[Selected excerpt Boundary: Start]

All the while, Nigeria’s “legitimate” film industry — dubbed “Nollywood” in 2002 by The New York Times — remains exceptionally prolific, making an estimated 2,500 films a year, second in volume only to India’s Bollywood. That productivity has played a large part in the rapid expansion of Nigeria’s economy over the past two decades, with at least a million people working in the industry, stimulating Nigeria’s employment opportunities and exporting its culture across Africa and the world.

Most Nollywood films are short, independently funded and shot over the course of about a week. They tell stories familiar to other Africans — witchcraft in rural villages; wealth and fast cars in big cities; and love and sex everywhere.

As a matter of fact, sex plays a big role in most Nollywood films. But until recently, most of it was simulated, with lots of dry humping, gyrating under blankets and filming from the waist up. Over the last decade, though, standards around sex on film have changed, in no small part due to the influence of a 45-year-old woman called Afrocandy, who got her start as a model and Nollywood actress in the 2004 movie Dangerous Sisters. A year later, she moved to the U.S. to get married and start a family. Somewhere along the way, she began starring in sexy music videos, producing her own pulp films that featured nudity and less-simulated-looking sex and appearing topless (and sometimes bottomless) on her membership site.

[Selected excerpt Boundary: End]
[Dataset excerpts Boundary: Start]

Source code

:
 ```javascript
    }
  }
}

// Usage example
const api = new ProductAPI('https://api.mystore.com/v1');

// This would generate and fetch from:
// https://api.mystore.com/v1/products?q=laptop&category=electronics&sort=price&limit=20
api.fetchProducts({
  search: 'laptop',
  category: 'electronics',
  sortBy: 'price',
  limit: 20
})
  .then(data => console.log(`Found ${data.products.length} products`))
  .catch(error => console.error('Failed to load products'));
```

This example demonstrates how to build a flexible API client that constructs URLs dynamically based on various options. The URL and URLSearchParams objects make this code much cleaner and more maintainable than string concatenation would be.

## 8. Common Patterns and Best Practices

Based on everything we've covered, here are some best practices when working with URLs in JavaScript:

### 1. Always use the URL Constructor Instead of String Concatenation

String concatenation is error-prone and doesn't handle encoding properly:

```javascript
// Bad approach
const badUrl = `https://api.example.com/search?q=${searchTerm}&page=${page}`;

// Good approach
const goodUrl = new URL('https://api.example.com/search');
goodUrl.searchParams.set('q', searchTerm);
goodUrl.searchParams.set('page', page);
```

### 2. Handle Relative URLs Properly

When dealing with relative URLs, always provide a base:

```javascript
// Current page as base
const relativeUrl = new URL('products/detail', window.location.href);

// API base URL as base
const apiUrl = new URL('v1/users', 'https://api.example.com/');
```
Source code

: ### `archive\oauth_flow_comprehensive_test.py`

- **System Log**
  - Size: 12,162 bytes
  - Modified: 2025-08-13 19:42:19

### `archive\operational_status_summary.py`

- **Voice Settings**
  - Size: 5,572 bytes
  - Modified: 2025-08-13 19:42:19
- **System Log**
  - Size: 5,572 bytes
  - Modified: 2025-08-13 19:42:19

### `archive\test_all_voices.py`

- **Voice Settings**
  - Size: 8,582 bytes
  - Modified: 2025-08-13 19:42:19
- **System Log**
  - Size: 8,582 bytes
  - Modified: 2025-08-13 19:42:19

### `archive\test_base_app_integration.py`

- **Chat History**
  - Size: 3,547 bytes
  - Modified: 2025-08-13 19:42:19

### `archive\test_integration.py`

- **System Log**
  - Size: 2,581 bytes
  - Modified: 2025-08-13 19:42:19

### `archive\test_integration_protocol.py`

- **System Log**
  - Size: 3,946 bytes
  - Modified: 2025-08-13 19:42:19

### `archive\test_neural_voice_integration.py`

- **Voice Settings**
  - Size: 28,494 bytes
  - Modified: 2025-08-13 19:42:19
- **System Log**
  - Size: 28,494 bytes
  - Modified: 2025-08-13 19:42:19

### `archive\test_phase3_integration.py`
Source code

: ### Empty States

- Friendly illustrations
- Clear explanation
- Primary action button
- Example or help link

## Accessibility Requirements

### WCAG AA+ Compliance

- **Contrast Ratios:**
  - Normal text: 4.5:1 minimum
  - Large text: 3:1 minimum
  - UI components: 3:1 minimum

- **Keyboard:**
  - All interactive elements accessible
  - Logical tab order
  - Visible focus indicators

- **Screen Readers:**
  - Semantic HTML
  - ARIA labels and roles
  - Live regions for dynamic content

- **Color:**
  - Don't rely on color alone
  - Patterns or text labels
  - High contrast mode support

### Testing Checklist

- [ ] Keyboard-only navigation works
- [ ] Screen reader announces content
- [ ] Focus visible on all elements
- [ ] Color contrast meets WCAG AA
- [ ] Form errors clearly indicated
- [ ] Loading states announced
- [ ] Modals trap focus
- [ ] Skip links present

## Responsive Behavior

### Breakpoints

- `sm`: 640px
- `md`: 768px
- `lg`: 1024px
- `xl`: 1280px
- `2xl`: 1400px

[Dataset excerpts Boundary: End]

### Required action 1
In the Nollywood excerpt, write out the part that opens with the words containing "All the while, Nigeria’s" and closes with "and sex everywhere.", swapping "prolific" for "productive".
### Required action 2
Answer these questions from the Nollywood excerpt, one per line:
(a) Who gave Nigeria's film industry the name "Nollywood," and in what year?
(b) Over roughly how long are most Nollywood films shot?
(c) In which movie did Afrocandy get her start, and when was it released?
### Required action 3
Using the Nollywood excerpt, decide whether each statement agrees with it. Answer yes or no, and quote the words that settle it.
(a) Nollywood makes more films each year than Bollywood.
(b) At least a million people work in Nigeria's film industry.
(c) Afrocandy moved to the U.S. to get married and start a family.

### Your solution 1
All the while, Nigeria’s “legitimate” film industry — dubbed “Nollywood” in 2002 by The New York Times — remains exceptionally productive, making an estimated 2,500 films a year, second in volume only to India’s Bollywood. That productivity has played a large part in the rapid expansion of Nigeria’s economy over the past two decades, with at least a million people working in the industry, stimulating Nigeria’s employment opportunities and exporting its culture across Africa and the world.

Most Nollywood films are short, independently funded and shot over the course of about a week. They tell stories familiar to other Africans — witchcraft in rural villages; wealth and fast cars in big cities; and love and sex everywhere.

### Your solution 2
(a) The New York Times named it in 2002.
(b) Most are shot over about a week.
(c) She got her start in Dangerous Sisters, released in 2004.

### Your solution 3
(a) No: "second in volume only to India’s Bollywood"
(b) Yes: "with at least a million people working in the industry"
(c) Yes: "she moved to the U.S. to get married and start a family"